Pas de deux Einstudierungen
1962 Le Corsaire und Gajaneh
1963 Diana und Aktäon
1964 Grand Pas Paquita
1964 Pas de six Laurencia

Die wichtigsten Rollen
Apollo (George Balanchine)
Solor in La Bayadère (Nurejew nach Marius Petipa)
Junger Mann in Le jeune homme et la mort (Roland Petit)
Basilio in Don Quixote (Nurejew nach Marius Petipa)
Prinz Florimond und Blauer Vogel in Dornröschen (Nurejew nach Marius Petipa)
Geist in Le Spectre de la rose (Michail Fokin)
Albrecht in Giselle (Petipa nach Jean Coralli und Jules Perrot)
Wanderer in Lieder eines fahrenden Gesellen ( Maurice Béjart)
Manfred (Nurejew)
Armand in Marguerite et Armand (Frederick Ashton)
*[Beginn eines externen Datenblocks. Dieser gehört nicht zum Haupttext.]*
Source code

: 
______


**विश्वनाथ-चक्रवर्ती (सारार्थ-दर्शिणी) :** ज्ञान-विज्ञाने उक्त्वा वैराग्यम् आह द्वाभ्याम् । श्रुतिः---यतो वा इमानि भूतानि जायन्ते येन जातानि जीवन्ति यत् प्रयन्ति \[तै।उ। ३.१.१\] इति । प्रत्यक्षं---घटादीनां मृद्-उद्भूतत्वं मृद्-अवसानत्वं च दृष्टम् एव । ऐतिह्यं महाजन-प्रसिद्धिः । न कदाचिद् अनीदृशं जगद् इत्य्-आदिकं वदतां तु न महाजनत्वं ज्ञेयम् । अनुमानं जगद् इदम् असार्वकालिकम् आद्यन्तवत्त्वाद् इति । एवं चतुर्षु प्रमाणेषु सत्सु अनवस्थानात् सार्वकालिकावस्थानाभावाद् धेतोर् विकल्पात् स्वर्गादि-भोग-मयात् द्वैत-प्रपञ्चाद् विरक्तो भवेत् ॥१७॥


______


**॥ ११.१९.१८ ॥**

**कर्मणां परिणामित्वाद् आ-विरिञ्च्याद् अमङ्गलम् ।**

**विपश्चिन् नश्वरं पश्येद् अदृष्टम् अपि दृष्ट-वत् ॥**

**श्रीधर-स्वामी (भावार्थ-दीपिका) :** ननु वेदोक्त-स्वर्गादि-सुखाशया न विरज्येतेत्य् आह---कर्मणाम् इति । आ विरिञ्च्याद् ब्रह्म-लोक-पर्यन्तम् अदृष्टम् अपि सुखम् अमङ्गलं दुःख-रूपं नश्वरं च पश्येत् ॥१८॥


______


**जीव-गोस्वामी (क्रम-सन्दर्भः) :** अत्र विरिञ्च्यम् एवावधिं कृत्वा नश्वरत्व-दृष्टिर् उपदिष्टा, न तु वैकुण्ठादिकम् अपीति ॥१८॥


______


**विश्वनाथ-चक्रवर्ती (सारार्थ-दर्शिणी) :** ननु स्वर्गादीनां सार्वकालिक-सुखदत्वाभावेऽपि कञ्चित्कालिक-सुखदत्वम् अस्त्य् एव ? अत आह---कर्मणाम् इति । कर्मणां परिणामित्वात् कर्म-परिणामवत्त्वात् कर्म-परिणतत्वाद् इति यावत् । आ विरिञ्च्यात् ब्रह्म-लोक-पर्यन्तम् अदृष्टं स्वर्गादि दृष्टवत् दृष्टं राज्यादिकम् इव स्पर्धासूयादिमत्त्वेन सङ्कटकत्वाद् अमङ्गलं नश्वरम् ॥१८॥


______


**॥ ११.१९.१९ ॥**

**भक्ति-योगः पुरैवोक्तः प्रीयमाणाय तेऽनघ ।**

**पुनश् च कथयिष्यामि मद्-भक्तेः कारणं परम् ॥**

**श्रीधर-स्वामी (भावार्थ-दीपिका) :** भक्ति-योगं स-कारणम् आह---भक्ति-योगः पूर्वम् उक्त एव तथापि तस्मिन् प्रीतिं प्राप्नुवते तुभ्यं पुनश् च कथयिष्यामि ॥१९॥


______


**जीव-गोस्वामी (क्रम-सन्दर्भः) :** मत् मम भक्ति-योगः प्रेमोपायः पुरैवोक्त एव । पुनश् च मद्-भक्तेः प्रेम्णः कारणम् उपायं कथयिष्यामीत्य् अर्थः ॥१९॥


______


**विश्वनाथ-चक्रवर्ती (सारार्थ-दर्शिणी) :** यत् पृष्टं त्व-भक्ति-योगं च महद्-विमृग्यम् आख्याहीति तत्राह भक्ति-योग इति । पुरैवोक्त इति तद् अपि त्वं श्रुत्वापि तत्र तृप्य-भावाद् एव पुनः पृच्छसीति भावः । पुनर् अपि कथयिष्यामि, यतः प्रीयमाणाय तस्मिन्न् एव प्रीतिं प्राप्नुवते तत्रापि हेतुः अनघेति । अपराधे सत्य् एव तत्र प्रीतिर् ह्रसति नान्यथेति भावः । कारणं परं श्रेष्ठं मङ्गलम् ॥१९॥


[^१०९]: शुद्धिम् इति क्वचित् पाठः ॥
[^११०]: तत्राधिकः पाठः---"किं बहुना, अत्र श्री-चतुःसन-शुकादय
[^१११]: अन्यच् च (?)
Prinz und Drosselmeyer in Der Nussknacker ( Nurejew)
Petruschka (Michail Fokin)
Ritter und Jean de Brienne in Raymonda (Yuri Slonimsky/Wassili Wainonen/Marius Petipa, später Nurejew)
Mercutio und Romeo in Romeo und Julia (Kenneth MacMillan, später Nurejew)
Prinz Siegfried in Schwanensee (diverse Fassungen, später Nurejew)
Goldener Sklave in Scheherazade (Michail Fokin)
James in La Sylphide (August Bournonville und Pierre Lacotte nach Paul Taglioni)
Les Sylphides (Michail Fokin)

[Benutzte Quellen:
Marilyn J. La Vine, A Chronology, nureyev.org/rudolf-nureyev-famous-roles-ballets-index/rudolf-nureyev-ballet-chronology/ The Rudolf Nureyev Foundation, www.nureyev.org
Andrea Amort (Hg.), Nurejew und Wien, darin: Wolfgang Oberzaucher, Die Biographie, Wien 2003
Pierre-Henri Verlhac (Hg.), Nurejew. Bilder eines Lebens, Berlin 2008.]